Haddadi has been the tournament MVP thus far. His presence is immediately felt when he is on the floor. At 7″2, he is difficult to box out and with a high release on hisshooting form, he impossible to block.

Quincy Davis is the star for Chinese Taipei. During the Taipei vs. China upset, Davis had a monster-like performance with 26 points on 12-of- 13 shooting. The Davis vs. Haddadi matchup will be an interesting one. If Iran draws too much attention to Davis, he can simply kick it out to one of his teammates behind the three point line where Taipei is shooting just under 42 per cent.
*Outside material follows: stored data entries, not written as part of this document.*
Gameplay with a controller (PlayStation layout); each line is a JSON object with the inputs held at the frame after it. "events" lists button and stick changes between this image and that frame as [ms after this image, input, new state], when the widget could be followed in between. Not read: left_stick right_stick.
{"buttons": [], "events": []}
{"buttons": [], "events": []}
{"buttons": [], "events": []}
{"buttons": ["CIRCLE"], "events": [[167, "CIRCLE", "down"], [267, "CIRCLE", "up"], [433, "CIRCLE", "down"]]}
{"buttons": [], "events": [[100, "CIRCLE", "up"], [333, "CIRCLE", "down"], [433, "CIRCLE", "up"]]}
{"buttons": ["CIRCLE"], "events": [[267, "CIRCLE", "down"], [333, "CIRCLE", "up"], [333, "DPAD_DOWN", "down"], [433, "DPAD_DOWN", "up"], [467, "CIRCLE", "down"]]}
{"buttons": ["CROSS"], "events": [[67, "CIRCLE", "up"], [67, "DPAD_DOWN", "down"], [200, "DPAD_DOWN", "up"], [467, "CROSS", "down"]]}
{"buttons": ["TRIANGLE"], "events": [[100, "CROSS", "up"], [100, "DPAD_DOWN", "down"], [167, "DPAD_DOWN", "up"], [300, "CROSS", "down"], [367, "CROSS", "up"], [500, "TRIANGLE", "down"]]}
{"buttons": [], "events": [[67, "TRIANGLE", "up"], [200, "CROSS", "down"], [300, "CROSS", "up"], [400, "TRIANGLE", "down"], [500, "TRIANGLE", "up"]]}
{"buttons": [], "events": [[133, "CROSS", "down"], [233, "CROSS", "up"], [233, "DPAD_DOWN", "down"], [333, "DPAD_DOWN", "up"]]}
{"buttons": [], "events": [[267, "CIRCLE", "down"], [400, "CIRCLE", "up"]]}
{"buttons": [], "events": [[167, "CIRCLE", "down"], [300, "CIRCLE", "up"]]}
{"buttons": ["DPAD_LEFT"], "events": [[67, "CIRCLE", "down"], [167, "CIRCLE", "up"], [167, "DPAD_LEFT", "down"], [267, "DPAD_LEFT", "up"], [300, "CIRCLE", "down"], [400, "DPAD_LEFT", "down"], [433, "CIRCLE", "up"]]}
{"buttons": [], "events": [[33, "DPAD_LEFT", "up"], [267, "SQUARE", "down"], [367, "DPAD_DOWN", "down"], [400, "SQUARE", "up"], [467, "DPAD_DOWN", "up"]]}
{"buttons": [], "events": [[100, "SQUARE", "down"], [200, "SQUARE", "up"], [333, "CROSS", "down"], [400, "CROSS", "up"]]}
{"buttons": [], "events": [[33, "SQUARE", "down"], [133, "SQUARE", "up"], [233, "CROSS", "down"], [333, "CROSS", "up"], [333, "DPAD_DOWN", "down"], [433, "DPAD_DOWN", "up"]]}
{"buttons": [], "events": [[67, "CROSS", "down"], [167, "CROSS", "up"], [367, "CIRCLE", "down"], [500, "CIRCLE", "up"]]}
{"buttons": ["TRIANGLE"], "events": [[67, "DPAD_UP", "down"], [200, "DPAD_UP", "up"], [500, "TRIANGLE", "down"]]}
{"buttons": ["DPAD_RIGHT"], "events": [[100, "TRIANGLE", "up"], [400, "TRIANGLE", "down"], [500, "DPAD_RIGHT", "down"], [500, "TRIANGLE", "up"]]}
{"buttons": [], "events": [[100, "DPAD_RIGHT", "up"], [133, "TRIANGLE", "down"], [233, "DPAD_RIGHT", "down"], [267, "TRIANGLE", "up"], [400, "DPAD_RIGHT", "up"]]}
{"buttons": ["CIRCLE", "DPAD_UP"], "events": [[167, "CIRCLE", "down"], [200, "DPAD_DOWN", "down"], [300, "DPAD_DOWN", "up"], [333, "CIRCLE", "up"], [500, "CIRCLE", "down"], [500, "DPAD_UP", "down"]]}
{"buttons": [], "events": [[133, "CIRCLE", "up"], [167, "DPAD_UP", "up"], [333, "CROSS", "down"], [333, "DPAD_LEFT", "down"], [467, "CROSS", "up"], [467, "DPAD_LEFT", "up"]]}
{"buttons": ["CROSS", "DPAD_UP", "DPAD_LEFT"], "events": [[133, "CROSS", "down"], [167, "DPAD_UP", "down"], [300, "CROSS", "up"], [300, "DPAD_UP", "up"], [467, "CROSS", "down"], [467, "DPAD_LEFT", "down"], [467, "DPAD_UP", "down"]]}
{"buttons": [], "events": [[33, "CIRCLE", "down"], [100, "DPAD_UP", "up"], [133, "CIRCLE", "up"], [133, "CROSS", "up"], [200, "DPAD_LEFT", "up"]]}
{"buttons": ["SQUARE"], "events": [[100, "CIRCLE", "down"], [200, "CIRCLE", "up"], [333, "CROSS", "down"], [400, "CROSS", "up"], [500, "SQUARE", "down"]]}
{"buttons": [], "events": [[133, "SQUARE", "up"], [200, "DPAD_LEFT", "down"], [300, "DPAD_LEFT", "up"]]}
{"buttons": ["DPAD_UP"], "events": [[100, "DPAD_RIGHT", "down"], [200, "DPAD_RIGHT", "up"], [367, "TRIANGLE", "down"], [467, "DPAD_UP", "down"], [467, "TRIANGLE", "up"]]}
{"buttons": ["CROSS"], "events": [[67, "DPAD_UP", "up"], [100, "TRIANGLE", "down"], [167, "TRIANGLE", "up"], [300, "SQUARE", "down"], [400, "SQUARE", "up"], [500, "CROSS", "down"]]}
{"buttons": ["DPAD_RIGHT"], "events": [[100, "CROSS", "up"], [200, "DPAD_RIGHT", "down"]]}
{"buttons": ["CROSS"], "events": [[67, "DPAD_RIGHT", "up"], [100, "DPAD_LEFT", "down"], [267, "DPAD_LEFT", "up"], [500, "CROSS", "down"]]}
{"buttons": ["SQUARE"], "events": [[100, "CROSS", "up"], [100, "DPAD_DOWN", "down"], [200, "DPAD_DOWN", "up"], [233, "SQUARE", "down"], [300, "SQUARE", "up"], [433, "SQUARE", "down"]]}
Buddha’s Predictions; Chinese Taipei has been hot, real hot. Waiting to extinguishing the blazing streak of Taipei is Iran. Now this won’t be a breeze for Iran but I think Taipei’s “bigs” get into foul trouble trying to contain Haddadi, this will create a decline in Taipei’s momentum. Iran +8

Korea (6-1) vs. Philippines (6-1)


Philippines finally gets its long awaited rematch.


I’ll take you back to the 2011 FIBA Asia championships. The Philippines were playing Korea for the bronze medal and the final ticket to the 2012 London Olympic qualifiers.

Philippines dominated the entire game. I mean the entire game.

But wait, the Koreans started hitting three pointer, and-1s, getting to the line.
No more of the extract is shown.